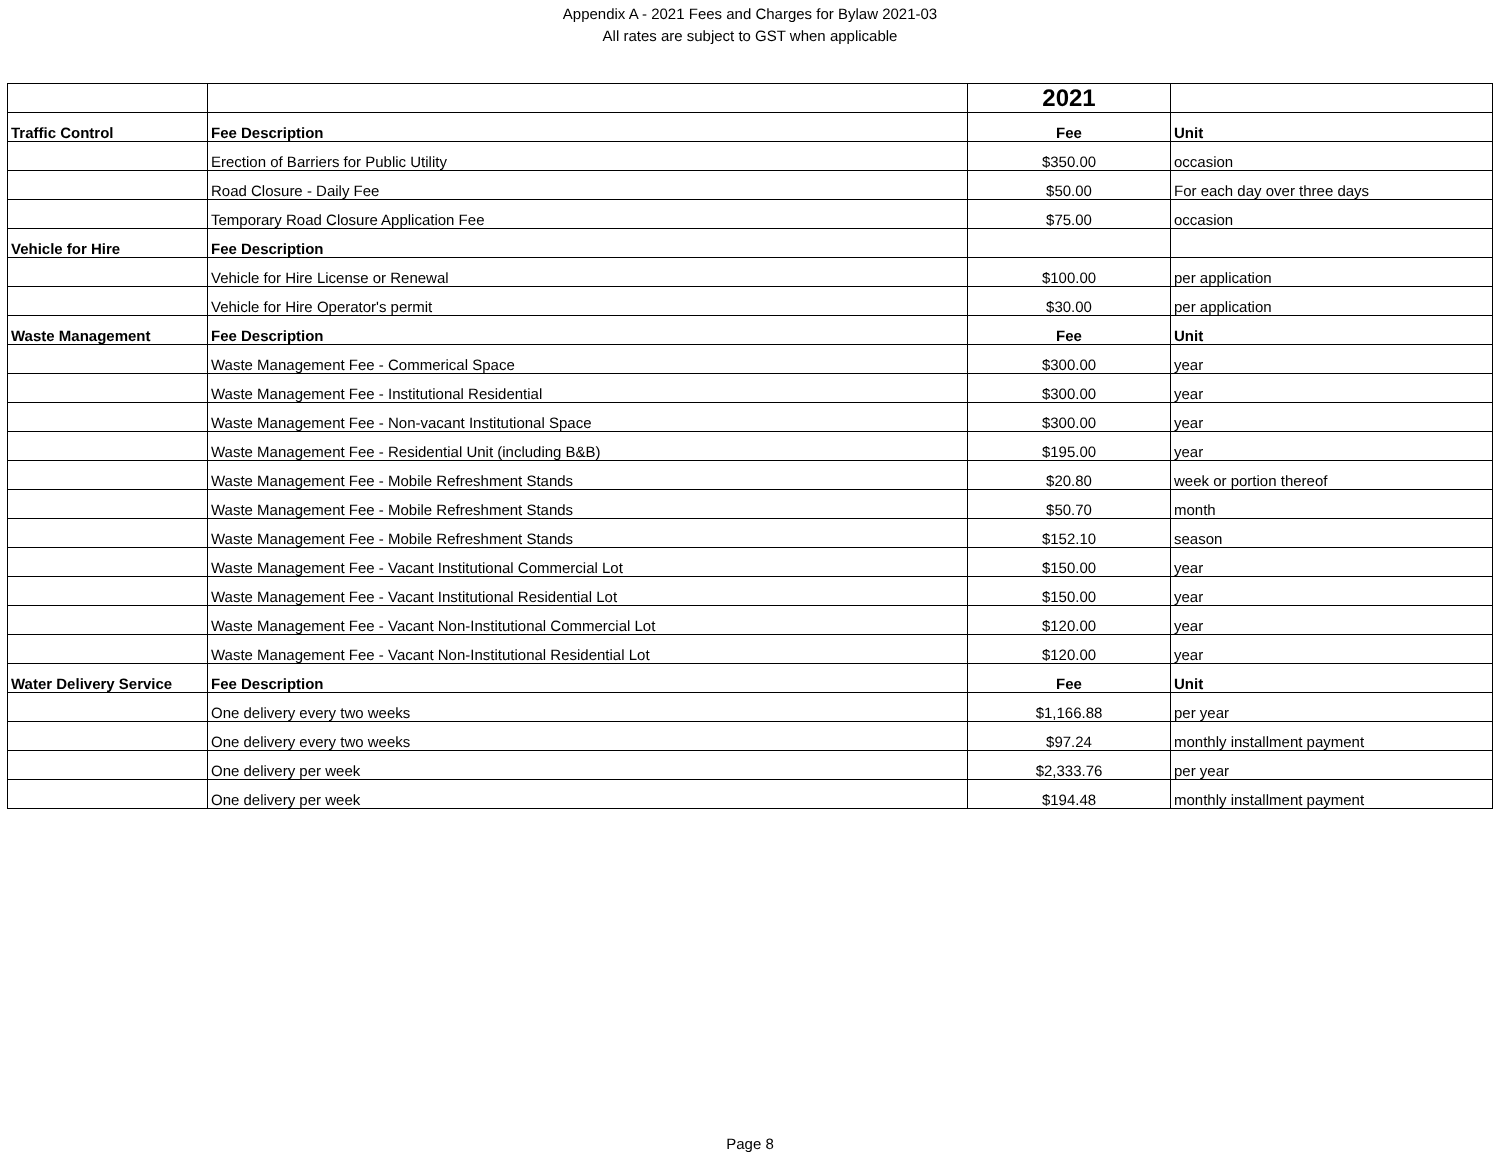Appendix A - 2021 Fees and Charges for Bylaw 2021-03
All rates are subject to GST when applicable
| | | 2021 | |
| Traffic Control | Fee Description | Fee | Unit |
| | Erection of Barriers for Public Utility | $350.00 | occasion |
| | Road Closure - Daily Fee | $50.00 | For each day over three days |
| | Temporary Road Closure Application Fee | $75.00 | occasion |
| Vehicle for Hire | Fee Description | | |
| | Vehicle for Hire License or Renewal | $100.00 | per application |
| | Vehicle for Hire Operator's permit | $30.00 | per application |
| Waste Management | Fee Description | Fee | Unit |
| | Waste Management Fee - Commerical Space | $300.00 | year |
| | Waste Management Fee - Institutional Residential | $300.00 | year |
| | Waste Management Fee - Non-vacant Institutional Space | $300.00 | year |
| | Waste Management Fee - Residential Unit (including B&B) | $195.00 | year |
| | Waste Management Fee - Mobile Refreshment Stands | $20.80 | week or portion thereof |
| | Waste Management Fee - Mobile Refreshment Stands | $50.70 | month |
| | Waste Management Fee - Mobile Refreshment Stands | $152.10 | season |
| | Waste Management Fee - Vacant Institutional Commercial Lot | $150.00 | year |
| | Waste Management Fee - Vacant Institutional Residential Lot | $150.00 | year |
| | Waste Management Fee - Vacant Non-Institutional Commercial Lot | $120.00 | year |
| | Waste Management Fee - Vacant Non-Institutional Residential Lot | $120.00 | year |
| Water Delivery Service | Fee Description | Fee | Unit |
| | One delivery every two weeks | $1,166.88 | per year |
| | One delivery every two weeks | $97.24 | monthly installment payment |
| | One delivery per week | $2,333.76 | per year |
| | One delivery per week | $194.48 | monthly installment payment |
Page 8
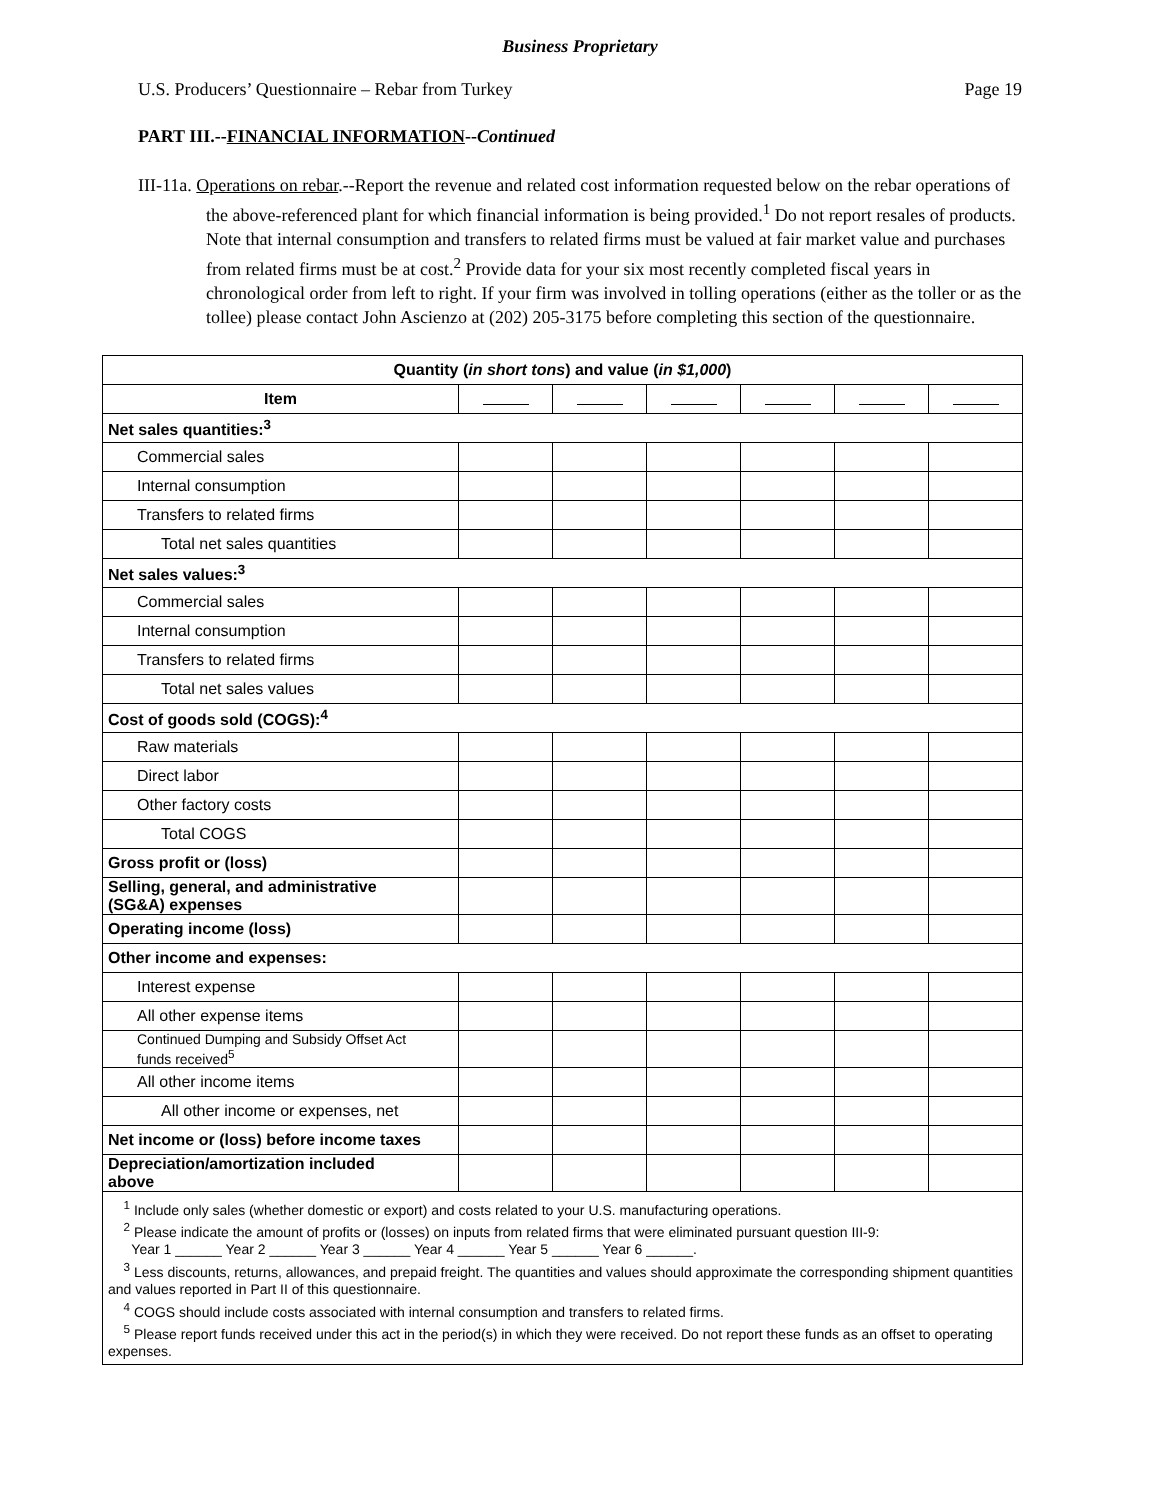Business Proprietary
U.S. Producers’ Questionnaire – Rebar from Turkey Page 19
PART III.--FINANCIAL INFORMATION--Continued
III-11a. Operations on rebar.--Report the revenue and related cost information requested below on the rebar operations of the above-referenced plant for which financial information is being provided.<sup>1</sup> Do not report resales of products. Note that internal consumption and transfers to related firms must be valued at fair market value and purchases from related firms must be at cost.<sup>2</sup> Provide data for your six most recently completed fiscal years in chronological order from left to right. If your firm was involved in tolling operations (either as the toller or as the tollee) please contact John Ascienzo at (202) 205-3175 before completing this section of the questionnaire.
| Quantity ( in short tons ) and value ( in $1,000 ) | | | | | | |
| --- | --- | --- | --- | --- | --- | --- |
| Item | | | | | | |
| Net sales quantities:<sup>3</sup> | | | | | | |
| Commercial sales | | | | | | |
| Internal consumption | | | | | | |
| Transfers to related firms | | | | | | |
| Total net sales quantities | | | | | | |
| Net sales values:<sup>3</sup> | | | | | | |
| Commercial sales | | | | | | |
| Internal consumption | | | | | | |
| Transfers to related firms | | | | | | |
| Total net sales values | | | | | | |
| Cost of goods sold (COGS):<sup>4</sup> | | | | | | |
| Raw materials | | | | | | |
| Direct labor | | | | | | |
| Other factory costs | | | | | | |
| Total COGS | | | | | | |
| Gross profit or (loss) | | | | | | |
| Selling, general, and administrative (SG&A) expenses | | | | | | |
| Operating income (loss) | | | | | | |
| Other income and expenses: | | | | | | |
| Interest expense | | | | | | |
| All other expense items | | | | | | |
| Continued Dumping and Subsidy Offset Act funds received<sup>5</sup> | | | | | | |
| All other income items | | | | | | |
| All other income or expenses, net | | | | | | |
| Net income or (loss) before income taxes | | | | | | |
| Depreciation/amortization included above | | | | | | |
| <sup>1</sup> Include only sales (whether domestic or export) and costs related to your U.S. manufacturing operations. <sup>2</sup> Please indicate the amount of profits or (losses) on inputs from related firms that were eliminated pursuant question III-9: Year 1 ______ Year 2 ______ Year 3 ______ Year 4 ______ Year 5 ______ Year 6 ______. <sup>3</sup> Less discounts, returns, allowances, and prepaid freight. The quantities and values should approximate the corresponding shipment quantities and values reported in Part II of this questionnaire. <sup>4</sup> COGS should include costs associated with internal consumption and transfers to related firms. <sup>5</sup> Please report funds received under this act in the period(s) in which they were received. Do not report these funds as an offset to operating expenses. | | | | | | |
++++
> **Task**
Search the entries above for the string "from", and report each line where it occurs.

> **Exercise result**
U.S. Producers’ Questionnaire – Rebar from Turkey Page 19
III-11a. Operations on rebar.--Report the revenue and related cost information requested below on the rebar operations of the above-referenced plant for which financial information is being provided.<sup>1</sup> Do not report resales of products. Note that internal consumption and transfers to related firms must be valued at fair market value and purchases from related firms must be at cost.<sup>2</sup> Provide data for your six most recently completed fiscal years in chronological order from left to right. If your firm was involved in tolling operations (either as the toller or as the tollee) please contact John Ascienzo at (202) 205-3175 before completing this section of the questionnaire.
| <sup>1</sup> Include only sales (whether domestic or export) and costs related to your U.S. manufacturing operations. <sup>2</sup> Please indicate the amount of profits or (losses) on inputs from related firms that were eliminated pursuant question III-9: Year 1 ______ Year 2 ______ Year 3 ______ Year 4 ______ Year 5 ______ Year 6 ______. <sup>3</sup> Less discounts, returns, allowances, and prepaid freight. The quantities and values should approximate the corresponding shipment quantities and values reported in Part II of this questionnaire. <sup>4</sup> COGS should include costs associated with internal consumption and transfers to related firms. <sup>5</sup> Please report funds received under this act in the period(s) in which they were received. Do not report these funds as an offset to operating expenses. | | | | | | |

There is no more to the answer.